I beleive Roel mentioned that he was changing the database
structure in version 2.0, with links to a single message, for
performance improvement. This way, there will still only be one
message block.

>
> I plan on making one function to generate uuid's (for unique_id or
> anywhere else, if someone needs them), and then make all the pop3
> stuff use it everywhere it currently generates a unique_id (in
> multiple functions).

Is it the mail sender or the mail receiver that generates the UUID?

>
> Also, with having an /etc/dbmail/ directory, should that be the
> default location for dbmail.conf? Debian packages already do that,
> and it's cleaner if there are multiple conf/etc. files.

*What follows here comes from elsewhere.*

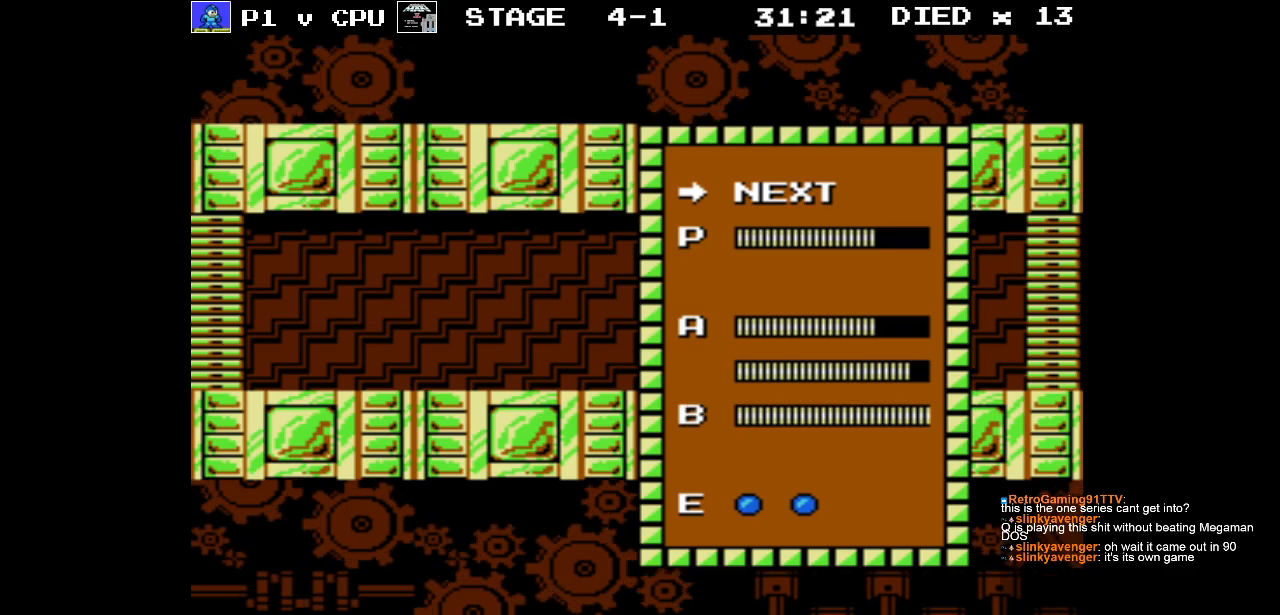
{"buttons": [], "events": [[17, "DPAD_UP", "down"], [133, "DPAD_UP", "up"], [217, "DPAD_UP", "down"], [333, "DPAD_UP", "up"]]}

How many are the configuration files?

<snip>

Magnus

Re: RE: unique_id discussion/problem [ In reply to ]

aaron at engr

Jun 12, 2003, 7:21 AM

Post #5 of 14 (2723 views)

Permalink

In fact, I would highly recommend that a database is used. I envision a
table that has a row for each server in the cluster and a "uuid prefix" or
something to the like. Synchronization information might also be stored in
this table, such as the IP address of each server as it links up with a
row in the database and the timestamp of when it last attached.

Naturally this table will have to be replicated, and so it should not have
an auto_increment column, but something else more unique. Hostnames or IP
addresses are an obvious answer, if not a good one ;-)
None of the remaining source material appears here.